▽
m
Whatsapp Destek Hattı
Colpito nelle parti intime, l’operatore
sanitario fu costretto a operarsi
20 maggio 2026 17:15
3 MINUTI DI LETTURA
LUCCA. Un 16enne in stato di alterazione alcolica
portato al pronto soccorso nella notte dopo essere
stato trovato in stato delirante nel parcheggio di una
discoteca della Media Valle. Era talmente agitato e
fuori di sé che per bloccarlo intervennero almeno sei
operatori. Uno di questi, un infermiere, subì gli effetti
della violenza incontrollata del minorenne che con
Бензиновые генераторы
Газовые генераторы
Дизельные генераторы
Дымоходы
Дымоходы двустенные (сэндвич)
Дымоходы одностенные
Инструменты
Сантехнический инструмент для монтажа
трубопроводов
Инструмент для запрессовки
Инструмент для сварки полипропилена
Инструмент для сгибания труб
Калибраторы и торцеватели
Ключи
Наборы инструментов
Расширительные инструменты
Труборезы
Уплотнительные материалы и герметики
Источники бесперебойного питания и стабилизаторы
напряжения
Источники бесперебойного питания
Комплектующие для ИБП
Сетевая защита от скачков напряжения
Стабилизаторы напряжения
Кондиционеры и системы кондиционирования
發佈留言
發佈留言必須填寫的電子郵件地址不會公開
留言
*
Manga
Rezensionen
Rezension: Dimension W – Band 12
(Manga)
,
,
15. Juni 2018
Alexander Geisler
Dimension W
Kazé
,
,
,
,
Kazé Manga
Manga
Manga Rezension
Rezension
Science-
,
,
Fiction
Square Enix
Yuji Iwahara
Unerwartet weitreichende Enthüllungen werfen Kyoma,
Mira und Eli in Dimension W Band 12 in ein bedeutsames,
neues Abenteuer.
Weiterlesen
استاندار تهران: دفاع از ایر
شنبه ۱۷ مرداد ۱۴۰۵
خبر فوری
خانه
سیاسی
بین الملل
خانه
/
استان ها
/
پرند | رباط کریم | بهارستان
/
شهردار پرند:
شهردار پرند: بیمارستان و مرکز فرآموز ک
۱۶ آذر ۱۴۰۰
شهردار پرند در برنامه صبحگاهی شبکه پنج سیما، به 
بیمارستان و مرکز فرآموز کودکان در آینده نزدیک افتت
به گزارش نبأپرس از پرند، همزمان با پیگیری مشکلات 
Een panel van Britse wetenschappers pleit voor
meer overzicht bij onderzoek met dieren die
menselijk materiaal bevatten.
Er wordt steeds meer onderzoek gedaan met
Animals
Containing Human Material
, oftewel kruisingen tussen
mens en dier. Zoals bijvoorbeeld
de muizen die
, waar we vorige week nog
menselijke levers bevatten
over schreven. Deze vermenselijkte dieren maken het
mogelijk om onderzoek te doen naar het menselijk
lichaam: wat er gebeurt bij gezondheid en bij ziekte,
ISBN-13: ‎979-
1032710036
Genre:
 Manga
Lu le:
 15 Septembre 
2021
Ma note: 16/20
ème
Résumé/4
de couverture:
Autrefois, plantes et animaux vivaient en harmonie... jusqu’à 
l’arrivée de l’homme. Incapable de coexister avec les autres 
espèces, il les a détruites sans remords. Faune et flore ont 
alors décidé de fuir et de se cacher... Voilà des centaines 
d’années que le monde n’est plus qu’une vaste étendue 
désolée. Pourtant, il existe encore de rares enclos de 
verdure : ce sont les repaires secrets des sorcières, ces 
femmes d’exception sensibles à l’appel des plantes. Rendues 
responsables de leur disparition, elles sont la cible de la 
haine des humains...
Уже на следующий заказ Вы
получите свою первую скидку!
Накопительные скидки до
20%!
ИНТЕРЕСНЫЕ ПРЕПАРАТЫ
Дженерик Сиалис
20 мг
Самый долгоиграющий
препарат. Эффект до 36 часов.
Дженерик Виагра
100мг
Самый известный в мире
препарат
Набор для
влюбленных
△
▽
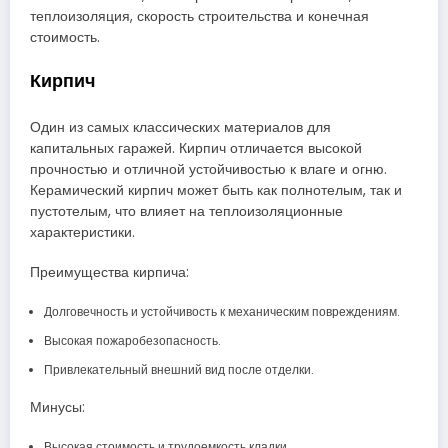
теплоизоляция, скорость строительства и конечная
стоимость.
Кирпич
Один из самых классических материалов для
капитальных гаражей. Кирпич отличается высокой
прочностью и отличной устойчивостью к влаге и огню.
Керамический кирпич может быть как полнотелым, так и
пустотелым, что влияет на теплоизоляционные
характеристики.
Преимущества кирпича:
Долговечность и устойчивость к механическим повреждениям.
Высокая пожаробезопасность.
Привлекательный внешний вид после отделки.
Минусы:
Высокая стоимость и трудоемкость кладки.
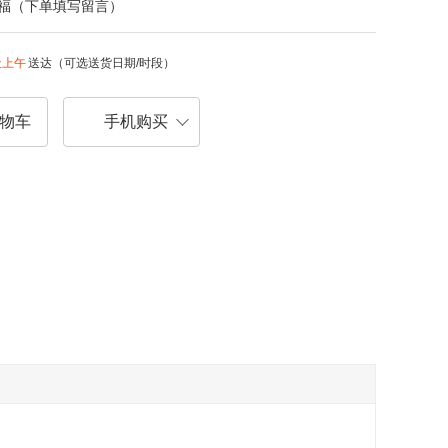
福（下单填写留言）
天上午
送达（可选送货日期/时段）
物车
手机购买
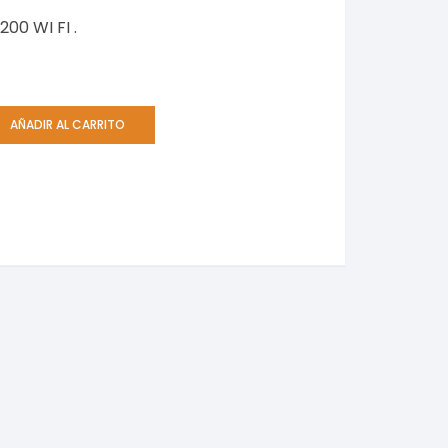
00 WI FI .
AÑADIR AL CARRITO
△
Turn the lines in the items above into a JSON list of strings, one string per line, covering everything from the line that contains "теплоизоляция, скорость строительства" down to the line that contains "AÑADIR AL CARRITO". Skip blank lines and leave the pictures out.

--- Answer to the problem ---
[
  "теплоизоляция, скорость строительства и конечная",
  "стоимость.",
  "Кирпич",
  "Один из самых классических материалов для",
  "капитальных гаражей. Кирпич отличается высокой",
  "прочностью и отличной устойчивостью к влаге и огню.",
  "Керамический кирпич может быть как полнотелым, так и",
  "пустотелым, что влияет на теплоизоляционные",
  "характеристики.",
  "Преимущества кирпича:",
  "Долговечность и устойчивость к механическим повреждениям.",
  "Высокая пожаробезопасность.",
  "Привлекательный внешний вид после отделки.",
  "Минусы:",
  "Высокая стоимость и трудоемкость кладки.",
  "福（下单填写留言）",
  "天上午",
  "送达（可选送货日期/时段）",
  "物车",
  "手机购买",
  "00 WI FI .",
  "AÑADIR AL CARRITO"
]